Há uma dicotomia que gostava de explorar aqui, de um prisma diferente do que foi feito já inúmeras vezes. Analisemos o Amor Trágico e o Amor Feliz - chamemos-lhe assim. Peçam a um escritor para escolher e que venha o Amor Trágico numa bandeja. Ele não quer saber se têm jeito, se não têm. Ele quer é que chorem baba e ranho, e despejem a raiva numa folha de papel, numa guitarra, numa tela ou até num jogo de futebol. O Amor Trágico passa o dia a ouvir rádio para encontrar uma letra de uma música com que se identifique; lê livros até cansar a vista para se resumir a si próprio numa frase; procura em todo o lado pequenos pormenores que lhe provem que não está só no mundo, na sua grande e inefável tristeza.
O Amor Feliz não. O Amor Feliz é um íman. Atrai tudo o que o Amor Trágico faz questão de dificultar. Não enche medidores de desabafos, não fertiliza o negro e o azedume que paira na criatividade, põe-te um sorriso na cara e ainda faz os dias mais bonitos. Não pede nada em troca e ainda te cumprimenta todas as manhãs.
O Amor Trágico faz chover no Inverno e no Verão. Escolhe roupas mal combinadas, obriga-te a ir com elas e a arrepender-te a meio caminho. Leva-te a escolhas mal ponderadas e a arrependimentos de palmo e meio. Traz-te sem nada na mão e deixa-te à porta de casa sem chave para entrar. Pior, tu gostas. E repetes. Não queres sair da rotina porque é aquela a que estás habituado.
O Amor Feliz deixa-te tão hipnotizado que nem reparas como chegas a casa tão depressa. Esqueces-te da chave mas a porta está encostada, por sorte. Ficas com desejo de Bolo Rei e, por sorte, está um por abrir na mesa da cozinha. Vais-te deitar na cama feita com lençóis lavados e, por sorte, já aberta. No fim, nem te ocorre pensar sobre a sorte que tiveste, durante o dia.

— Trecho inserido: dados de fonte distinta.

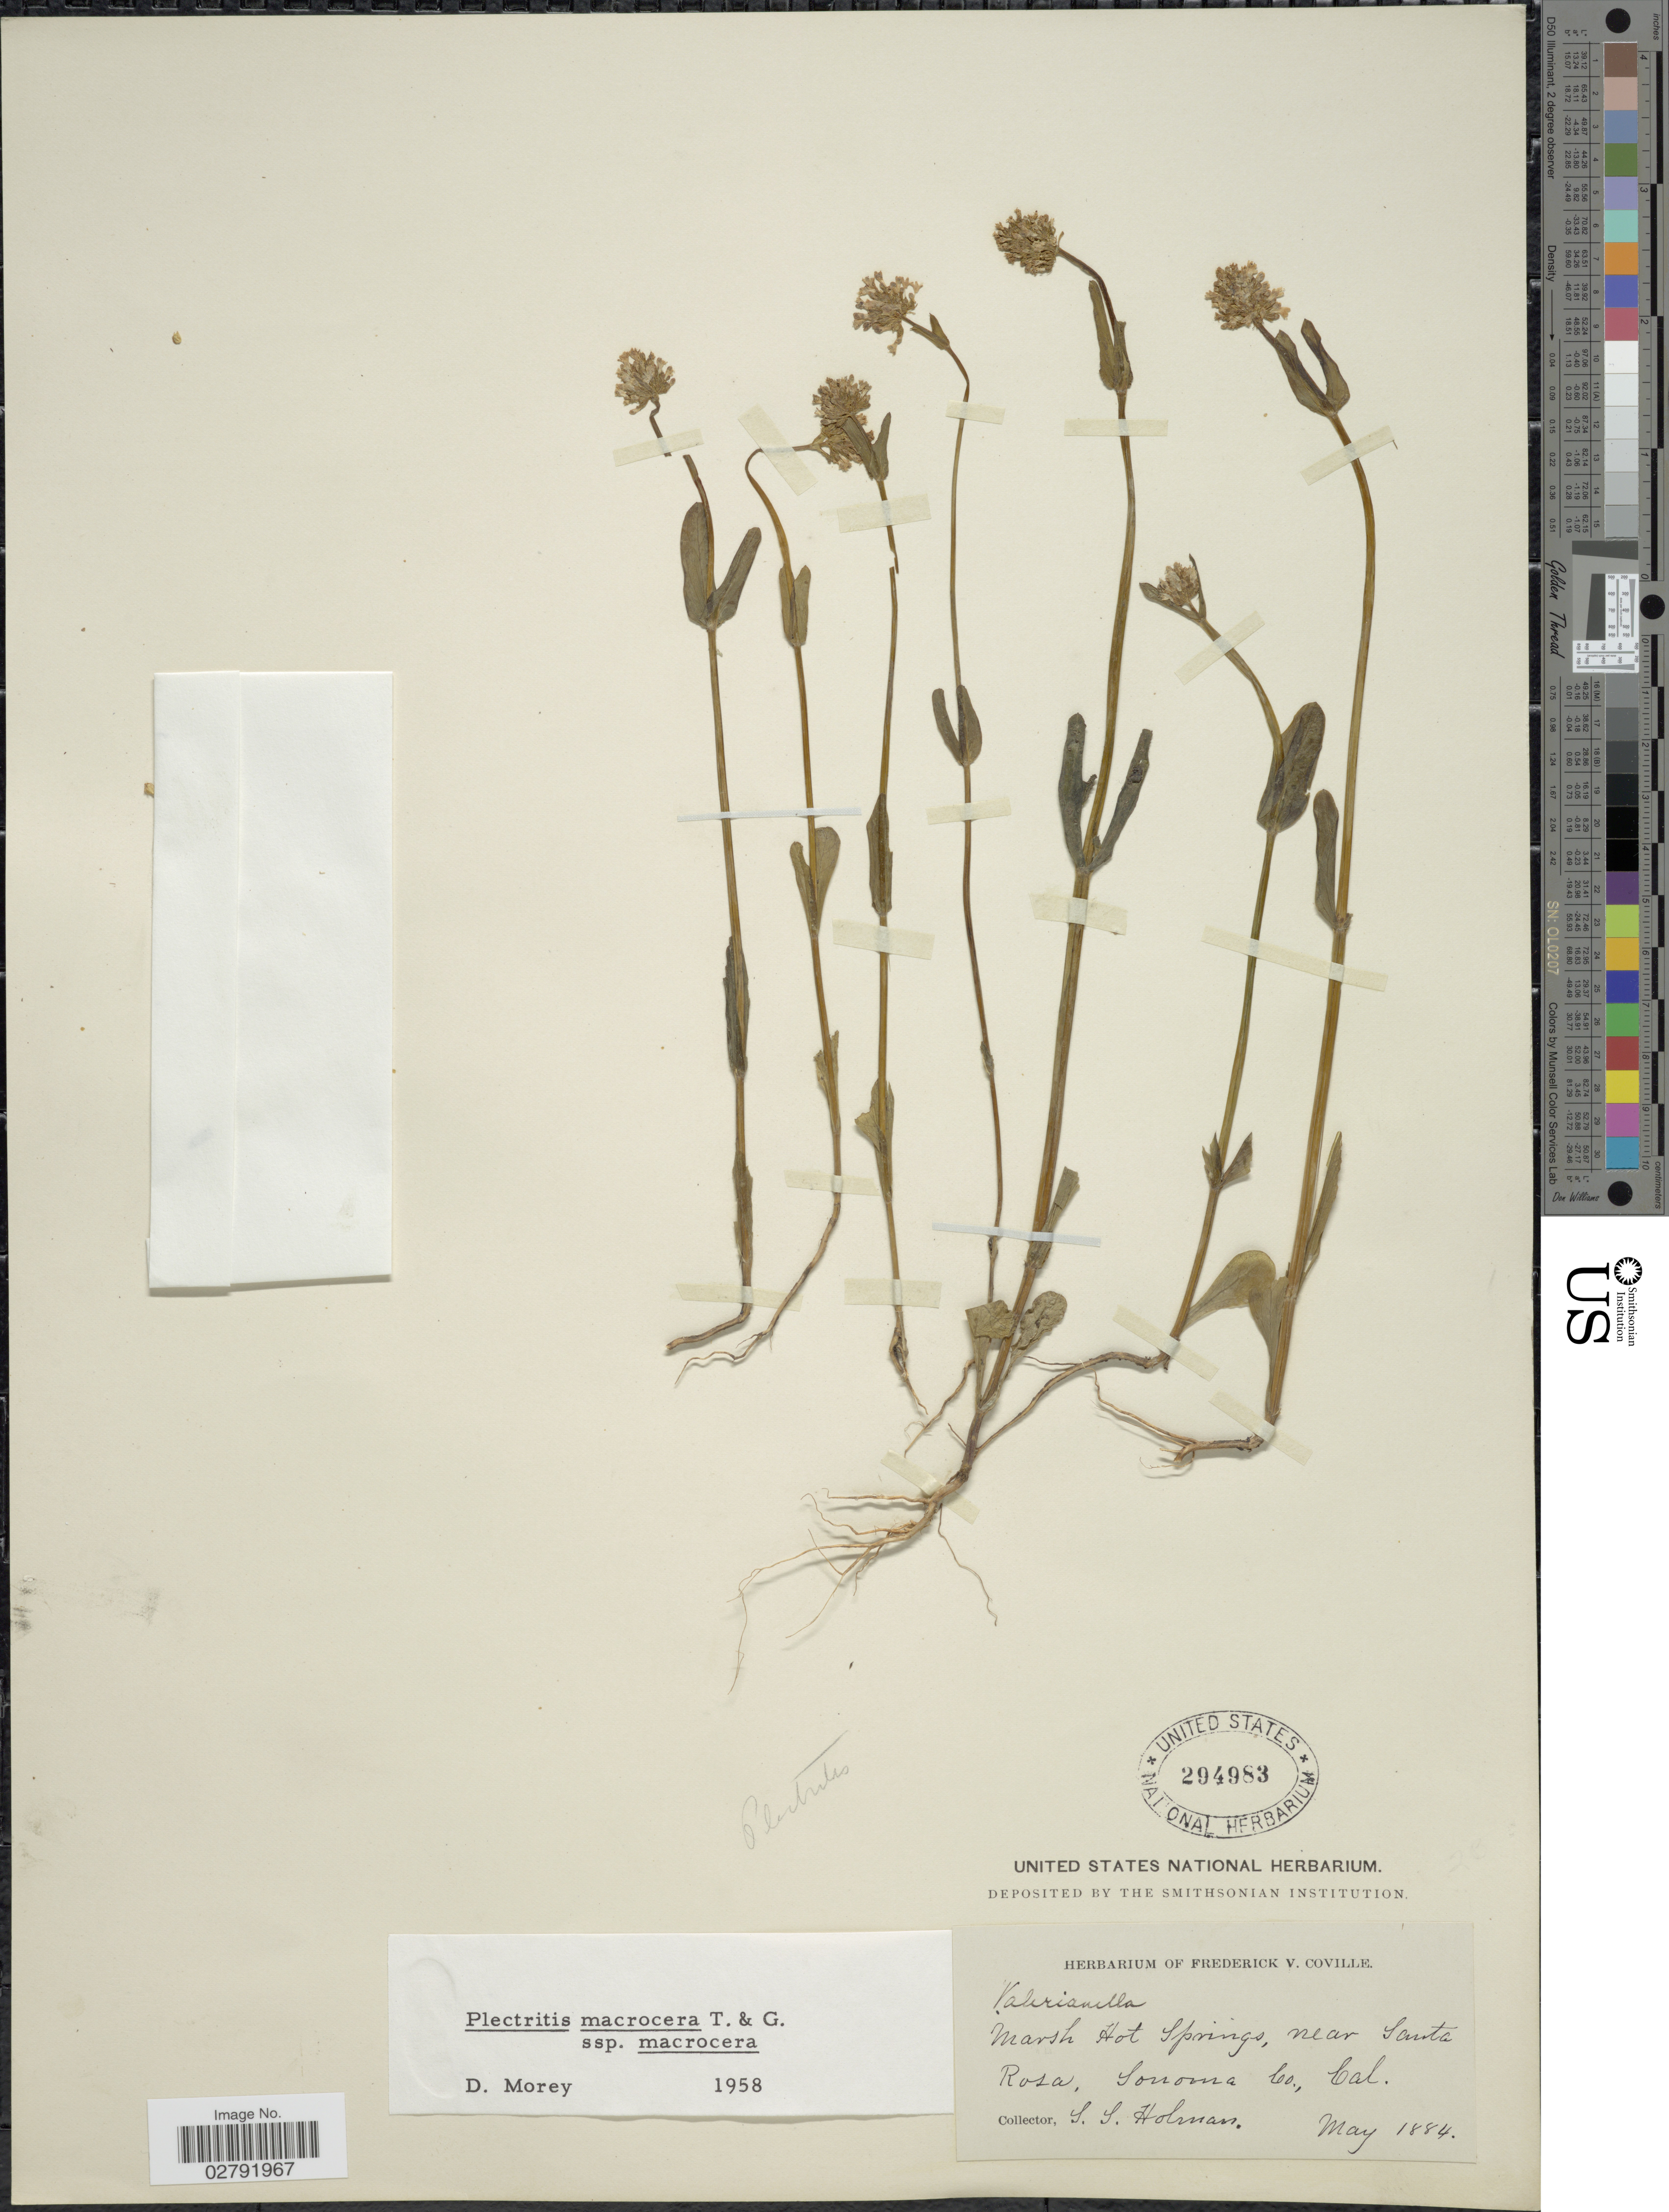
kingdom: Plantae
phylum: Tracheophyta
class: Magnoliopsida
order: Dipsacales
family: Caprifoliaceae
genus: Plectritis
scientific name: Plectritis macrocera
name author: Torr. & A. Gray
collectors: S. Holman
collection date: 1884-05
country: United States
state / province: California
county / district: Sonoma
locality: Marsh Hot Springs, near Santa Rosa, Sonoma Co.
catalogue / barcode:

O Amor Trágico faz-te passar Noites Difíceis, culpa-te a ti e os outros por não conseguires adormecer, e ainda define o despertador para te acordar mais cedo que o previsto. Despenteia-te da forma mais irresolúvel possível e desenha-te as maiores olheiras da turma. Chama-te tudo, menos pelo teu nome. Tu agradeces. Mas não adormeces. Querias. Mas não adormeces. Direita, esquerda, direita outra vez, desespero e uma volta na varanda. O quente da cama ajuda. O Amor é que não.
O Amor é fodido, dizia o MEC. Quem o fodeu fomos nós, digo eu.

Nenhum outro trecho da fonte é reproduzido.